:: Task set ::
1. In the post on Keeneland wagering, what was the total attendance for the spring meet?
2. In the post on Keeneland wagering, switch "attendance" to "turnout" in the part that opens with the words "The total attendance" and closes with "in Keeneland history.".

--- Text for analysis Enclosed Below ---

A few hours ago I had an exchange from an email I sent to Keenland. After the exchange Headlines on the Paulick report were:
WAS POLYTRACK MAJOR FACTOR IN DROP IN KEENELAND WAGERING?
By Ray Paulick
http://www.paulickreport.com/blog/wa...land-wagering/
Could be a coincedence but Jim Williams moved pretty fast. Here is my email pasted below! My words are my opinion of course. The article I pasted and sent to him was part of the email. I did delete my personal email info and his!
You have to read from the bottom up!
Thanks again for your additional comments. I will watch for the Aqueduct figures as suggested.
Jim Williams
________________________________________
From: Andy [mailto:onlyandy@]
Sent: Monday, April 27, 2009 10:32 AM
To: Jim Williams
Subject: RE: Comments
Mr. Williams thanks for responding. I obviously can’t stand synthetic surfaces and you should know that in a recent poll 65% of regular Horseplayers agree with me. This accounts for the handle trend on synthetic surfaces being down sharply compared to tracks like Oaklawn, Gulfstream, Fairgrounds, Monmouth, Hawthorne, and on and on. The only Tracks with dirt surfaces that I know are down sharply are in Maryland where Laurel was down 26% mainly because of increased takeout and quality of Racing. Aqueduct will come out today with their numbers and I am eager to see what they are. If you can provide me with numbers from popular Tracks that have shown the declines you are talking about I will take notice.
I like everything about Keenland except the synthetic surface and as in California the people who decided to install them are entrenched in the “synthetic ideology”. Horse Racing is about gambling and if not for gambling Horse Racing would be an equestrian event. Like the leadership in California it seems you will play this out till the bitter end and that’s a shame for Horse Racing.
Thanks,
Andy
Handle off sharply at Keeneland
Betting declines 19.3% despite large crowds
BY GREGORY A. HALL •
GHALL@COURIER-JOURNAL.COM • APRIL 25, 2009
•
Keeneland Race Course in Lexington drew some of the largest crowds in its history this spring and also benefitted from its races being available on all major account-wagering platforms.
But those pluses weren't enough to offset sharp declines in betting during the thoroughbred track's 15-day meet.
Preliminary results showed a 19.3 percent drop in all sources handle to $117 million, with a 9.8 percent decline to $19.2 million in on-track handle for Keeneland's races.
Average daily on-track handle was $1,282,928, a 3.8 percent drop from last year's $1,333,106, when the track was open 16 days.
The total attendance of 240,755 was the third-highest in track history, down 1.1 percent from 243,606 last year. The 16,050 average daily crowd was up 5.4 percent from last year and was the second-highest in Keeneland history.
The meet saw two crowds of 30,000-plus, including the 33,680 on April 18 that was the second-largest in track history.

--- End of Enclosed Text for analysis ---
--- Data Enclosed Below ---

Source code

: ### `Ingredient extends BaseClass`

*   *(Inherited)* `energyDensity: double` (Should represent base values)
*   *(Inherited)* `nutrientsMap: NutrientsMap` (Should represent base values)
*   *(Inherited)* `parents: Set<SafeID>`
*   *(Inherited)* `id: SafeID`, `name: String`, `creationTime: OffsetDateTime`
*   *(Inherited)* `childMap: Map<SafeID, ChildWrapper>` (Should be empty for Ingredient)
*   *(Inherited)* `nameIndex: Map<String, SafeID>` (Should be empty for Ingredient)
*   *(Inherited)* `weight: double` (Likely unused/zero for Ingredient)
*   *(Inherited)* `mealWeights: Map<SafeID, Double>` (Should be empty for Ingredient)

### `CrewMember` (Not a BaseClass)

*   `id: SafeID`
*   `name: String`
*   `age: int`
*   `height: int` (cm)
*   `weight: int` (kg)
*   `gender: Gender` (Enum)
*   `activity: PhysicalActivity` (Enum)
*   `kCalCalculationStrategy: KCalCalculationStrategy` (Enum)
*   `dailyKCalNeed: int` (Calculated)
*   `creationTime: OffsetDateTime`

--- End of Enclosed Data ---

:: Results ::
1. 240,755

2.
The total turnout of 240,755 was the third-highest in track history, down 1.1 percent from 243,606 last year. The 16,050 average daily crowd was up 5.4 percent from last year and was the second-highest in Keeneland history.